RecentDocs

Overview

Evidence: RecentDocs Description: Enumerate RecentDocs Category: Registry Platform: Windows Short Name: recentdocs Is Parsed: Yes - Binary shell items parsed into structured format Sent to Investigation Hub: Yes Collect File(s): No

Background

The RecentDocs registry key tracks files that users have recently opened, organized by file extension. Windows maintains separate MRU lists for each file extension (e.g., .docx, .pdf, .txt) as well as a general list of all recently accessed files.

This artifact preserves evidence of file access even after files are deleted and can reveal which documents and files users were working with.

Data Collected

Collection Method

This collector:

• Collects user registry hives (ntuser.dat)

• Searches for RecentDocs keys:

  • Software\Microsoft\Windows\CurrentVersion\Explorer\RecentDocs (all files)

  • Software\Microsoft\Windows\CurrentVersion\Explorer\RecentDocs\* (by extension)

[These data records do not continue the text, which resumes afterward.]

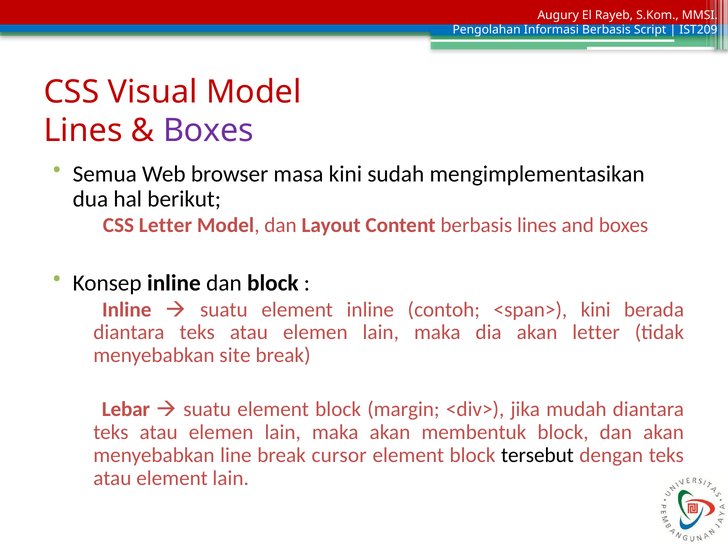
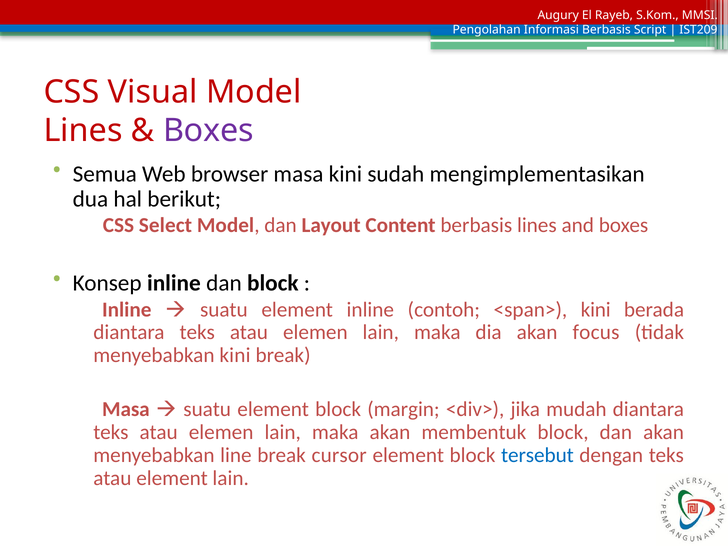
CSS Letter: Letter -> Select
akan letter: letter -> focus
menyebabkan site: site -> kini
Lebar at (126, 409): Lebar -> Masa
tersebut colour: black -> blue
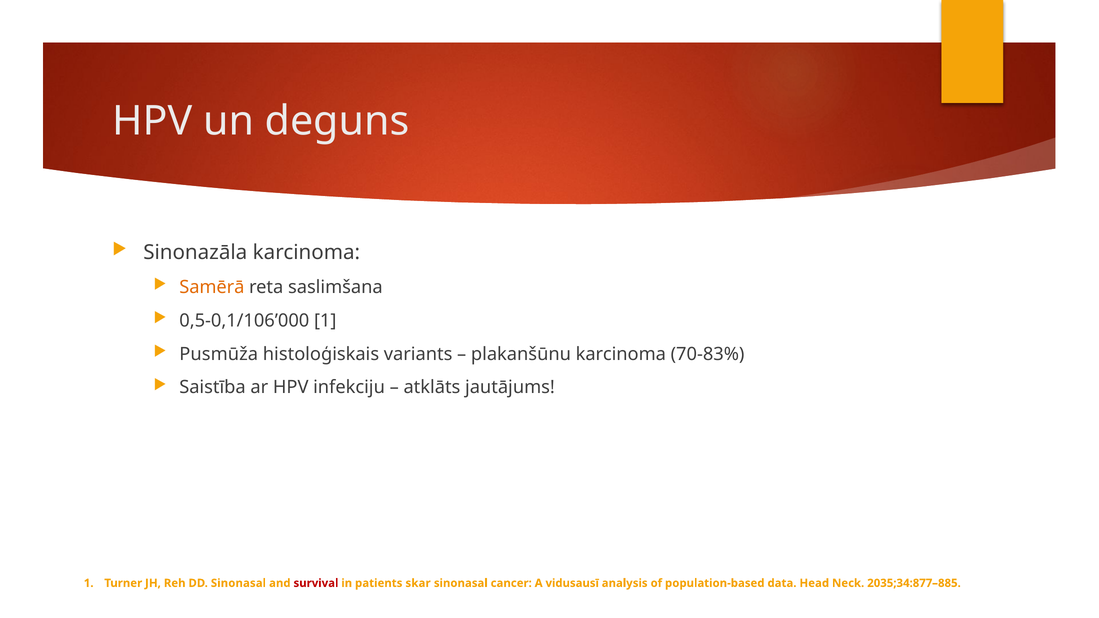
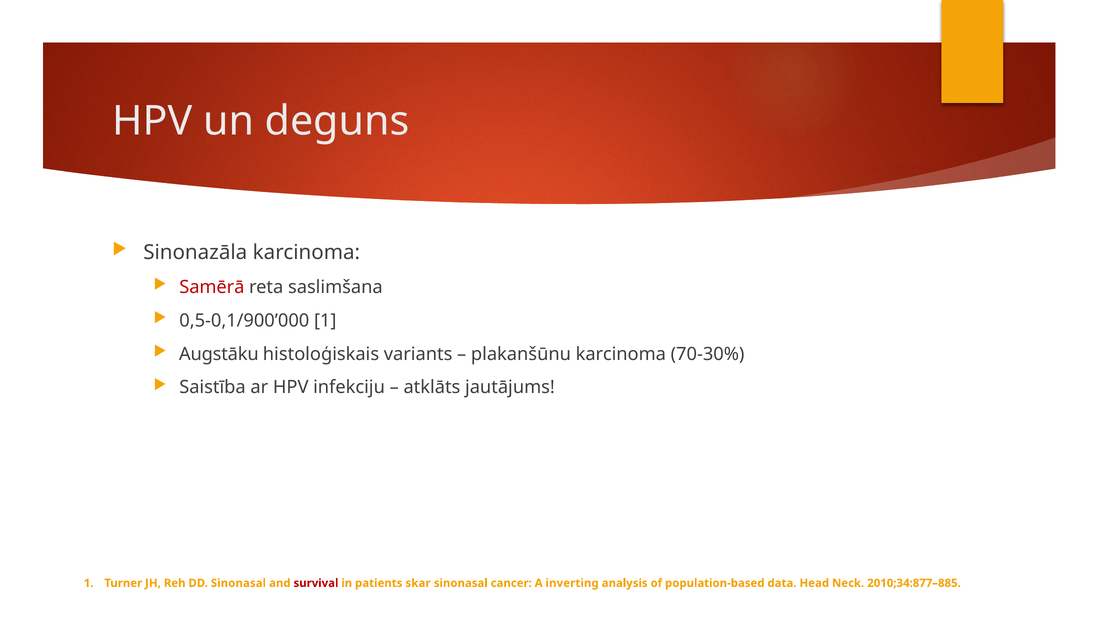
Samērā colour: orange -> red
0,5-0,1/106’000: 0,5-0,1/106’000 -> 0,5-0,1/900’000
Pusmūža: Pusmūža -> Augstāku
70-83%: 70-83% -> 70-30%
vidusausī: vidusausī -> inverting
2035;34:877–885: 2035;34:877–885 -> 2010;34:877–885
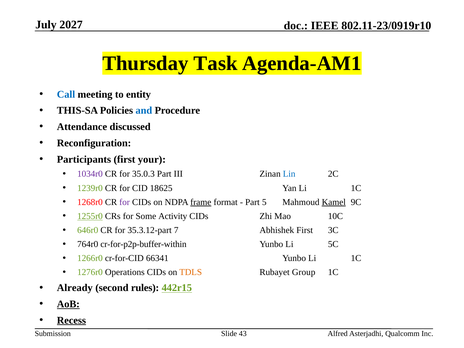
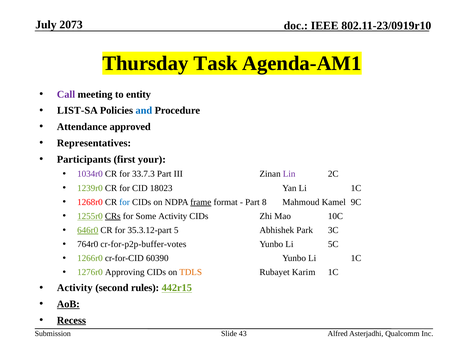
2027: 2027 -> 2073
Call colour: blue -> purple
THIS-SA: THIS-SA -> LIST-SA
discussed: discussed -> approved
Reconfiguration: Reconfiguration -> Representatives
35.0.3: 35.0.3 -> 33.7.3
Lin colour: blue -> purple
18625: 18625 -> 18023
for at (125, 202) colour: purple -> blue
5: 5 -> 8
Kamel underline: present -> none
CRs underline: none -> present
646r0 underline: none -> present
7: 7 -> 5
Abhishek First: First -> Park
cr-for-p2p-buffer-within: cr-for-p2p-buffer-within -> cr-for-p2p-buffer-votes
66341: 66341 -> 60390
Operations: Operations -> Approving
Group: Group -> Karim
Already at (75, 288): Already -> Activity
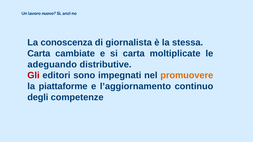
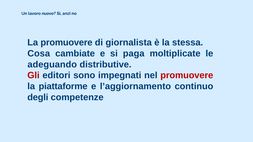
La conoscenza: conoscenza -> promuovere
Carta at (39, 54): Carta -> Cosa
si carta: carta -> paga
promuovere at (187, 76) colour: orange -> red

• Parses MRUListEx binary data

• Decodes shell item data using libfwsi

• Extracts file names and LNK file references

• Orders by MRU position (most recent first)

Usage

RecentDocs reveals which files users recently accessed and can persist after file deletion. Investigators use this data to identify recently accessed documents, track file access by extension type, detect access to sensitive or classified files, establish document access timelines, prove user interaction with specific files, correlate with LNK files and JumpLists, and identify files of interest that may have been deleted.

Known Limitations

• Limited number of entries per extension

• Can be cleared by user or privacy tools

• Only tracks files opened through Windows Explorer

• Programmatic file access may not be recorded

• Shell item parsing may fail for some entries

Notes

RecentDocs is organized by file extension, making it easy to focus on specific file types (e.g., .pdf for documents, .exe for executables). The MRU position indicates relative recency within each extension.